Alas, these two state systems neither correspond to each other nor to the myriad proposals and regulations from more than 30 other states. Amazingly, 15 states have not even proposed legislation or regulations for tracking drugs, leaving them subject to a Federal law that was passed in 1987 yet has still not been fully implemented.
We urgently need to replace these well-intentioned but disorganized, uncoordinated, and underfunded state-level mandates. These inconsistent state laws ignore the fact that today’s pharmaceutical supply chain is a national business. Drugmakers sell more than 95% of their products through three large wholesalers shipping across state lines, while six out of ten prescriptions are filled by only 10 national chain and mail order pharmacies. The costs of distributing and dispensing drugs makes up almost one-quarter of U.S. retail drug spending. Complying with a grab bag of state laws does little more than add unnecessary costs without an equivalent increase in safety.

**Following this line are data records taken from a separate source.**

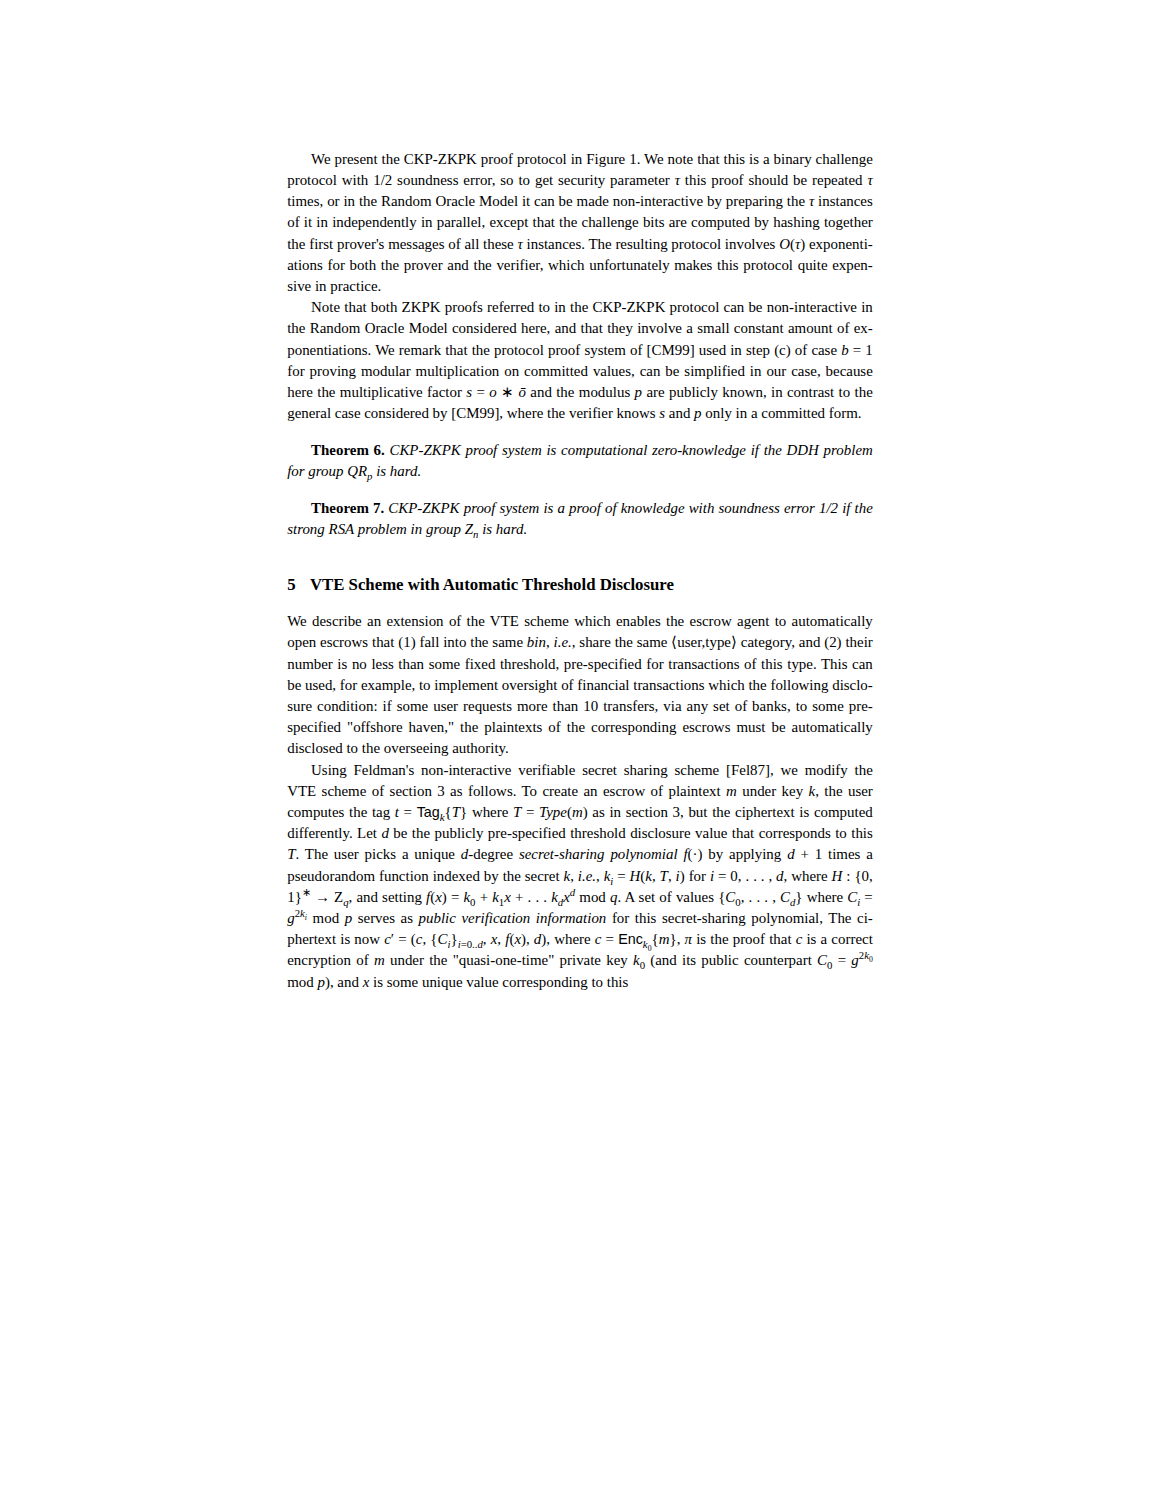We present the CKP-ZKPK proof protocol in Figure 1. We note that this is a binary challenge protocol with 1/2 soundness error, so to get security parameter τ this proof should be repeated τ times, or in the Random Oracle Model it can be made non-interactive by preparing the τ instances of it in independently in parallel, except that the challenge bits are computed by hashing together the first prover's messages of all these τ instances. The resulting protocol involves O(τ) exponentiations for both the prover and the verifier, which unfortunately makes this protocol quite expensive in practice.
Note that both ZKPK proofs referred to in the CKP-ZKPK protocol can be non-interactive in the Random Oracle Model considered here, and that they involve a small constant amount of exponentiations. We remark that the protocol proof system of [CM99] used in step (c) of case b = 1 for proving modular multiplication on committed values, can be simplified in our case, because here the multiplicative factor s = o ∗ ō and the modulus p are publicly known, in contrast to the general case considered by [CM99], where the verifier knows s and p only in a committed form.
Theorem 6. CKP-ZKPK proof system is computational zero-knowledge if the DDH problem for group QRp is hard.
Theorem 7. CKP-ZKPK proof system is a proof of knowledge with soundness error 1/2 if the strong RSA problem in group Zn is hard.
5 VTE Scheme with Automatic Threshold Disclosure
We describe an extension of the VTE scheme which enables the escrow agent to automatically open escrows that (1) fall into the same bin, i.e., share the same ⟨user,type⟩ category, and (2) their number is no less than some fixed threshold, pre-specified for transactions of this type. This can be used, for example, to implement oversight of financial transactions which the following disclosure condition: if some user requests more than 10 transfers, via any set of banks, to some pre-specified "offshore haven," the plaintexts of the corresponding escrows must be automatically disclosed to the overseeing authority.
Using Feldman's non-interactive verifiable secret sharing scheme [Fel87], we modify the VTE scheme of section 3 as follows. To create an escrow of plaintext m under key k, the user computes the tag t = Tagk{T} where T = Type(m) as in section 3, but the ciphertext is computed differently. Let d be the publicly pre-specified threshold disclosure value that corresponds to this T. The user picks a unique d-degree secret-sharing polynomial f(·) by applying d + 1 times a pseudorandom function indexed by the secret k, i.e., ki = H(k, T, i) for i = 0, . . . , d, where H : {0, 1}∗ → Zq, and setting f(x) = k0 + k1x + . . . kdxd mod q. A set of values {C0, . . . , Cd} where Ci = g2ki mod p serves as public verification information for this secret-sharing polynomial, The ciphertext is now c′ = (c, {Ci}i=0..d, x, f(x), d), where c = Enck0{m}, π is the proof that c is a correct encryption of m under the "quasi-one-time" private key k0 (and its public counterpart C0 = g2k0 mod p), and x is some unique value corresponding to this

It’s inaccurate to claim that the industry is moving too slowly because tracking drugs through the supply chain is much more complex than some obvious analogies might suggest. For instance, FedEx’ renowned package tracking ability handles 7.5 million shipments daily within a single company, so there is no need for any industry-wide standard setting. By comparison, consumers receive 11 million prescriptions per day from more than 150,000 locations throughout the U.S. Our drug distribution network involves tens of thousands of independent companies so that uniform standards are essential if we are to avoid chaos.

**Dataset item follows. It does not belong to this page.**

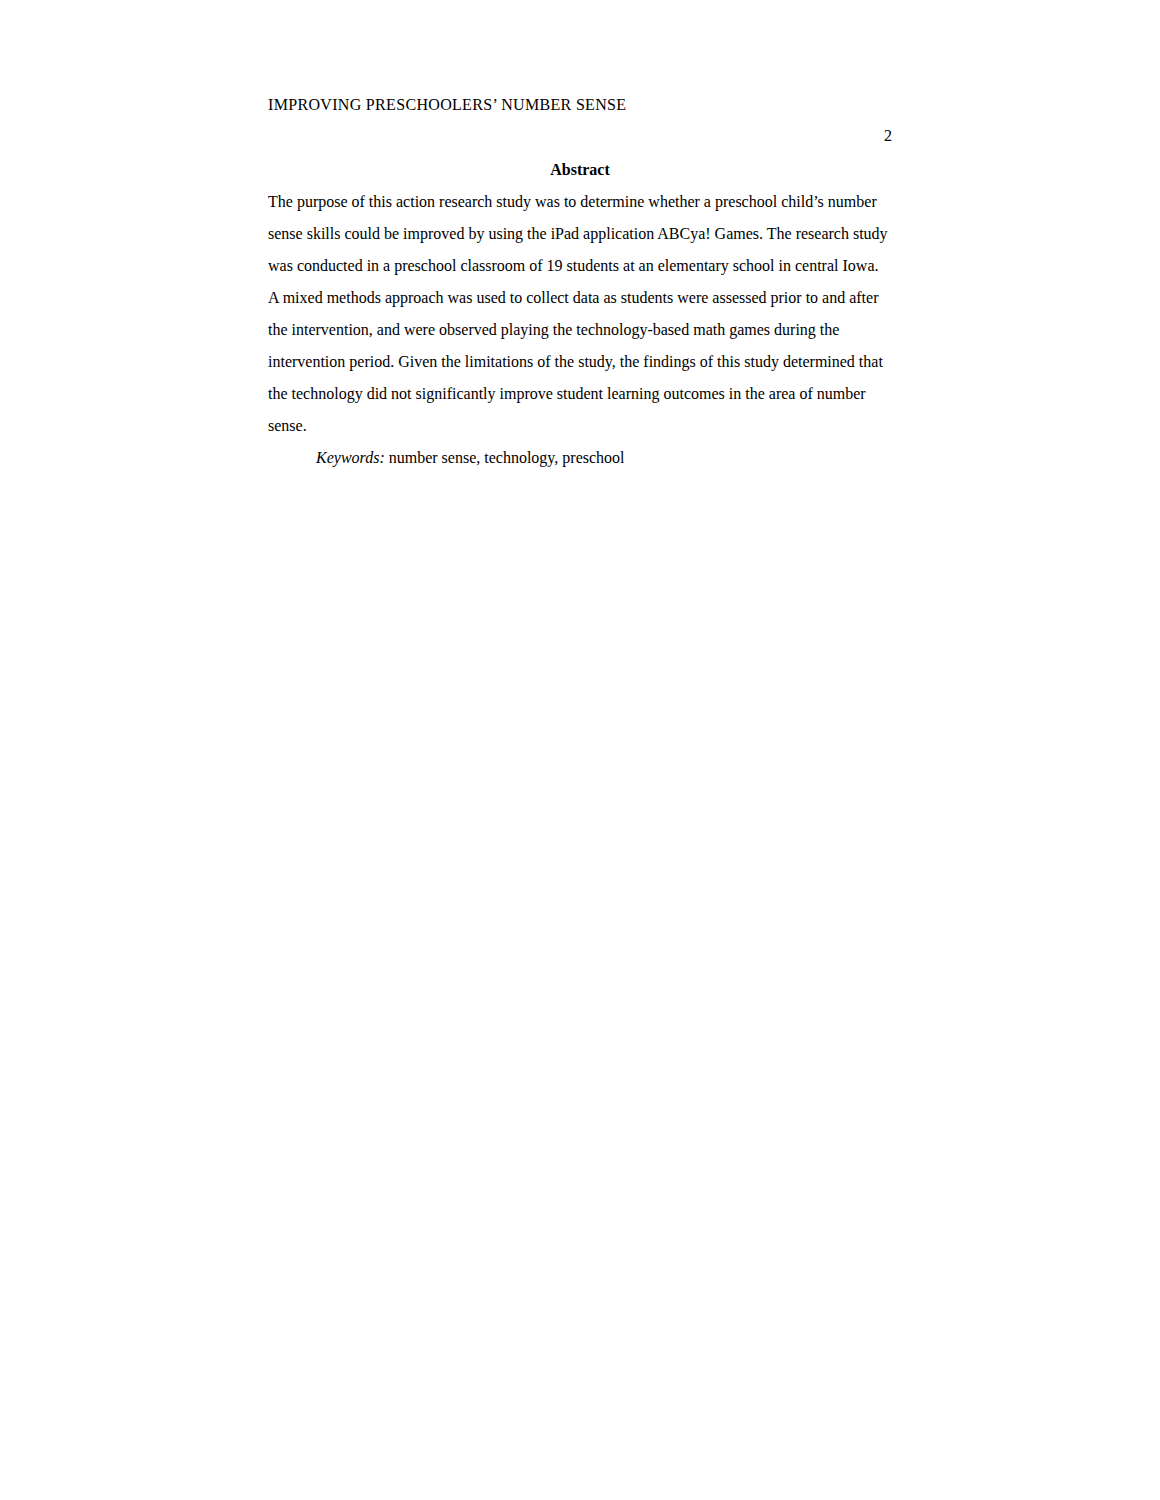Improving Preschoolers’ Number Sense
2
Abstract
The purpose of this action research study was to determine whether a preschool child’s number sense skills could be improved by using the iPad application ABCya! Games. The research study was conducted in a preschool classroom of 19 students at an elementary school in central Iowa. A mixed methods approach was used to collect data as students were assessed prior to and after the intervention, and were observed playing the technology-based math games during the intervention period. Given the limitations of the study, the findings of this study determined that the technology did not significantly improve student learning outcomes in the area of number sense.
Keywords: number sense, technology, preschool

A track-and-trace infrastructure will also allow much more rapid response in the event of a product safety issue. Instant national visibility will save lives by going faster than the traditional manual recall process. Individual packages could be located within minutes, permitting precise and targeted recalls from specific pharmacies that purchased the product.
America needs to stop blaming foreign suppliers for homegrown problems and get serious about stopping counterfeit drugs. A national track-and-trace system based on uniform standards will make us all safer.

ADAM J. FEIN, PhD, is president of Philadelphia-based Pembroke Consulting, Inc., and writes the Drug Channels blog.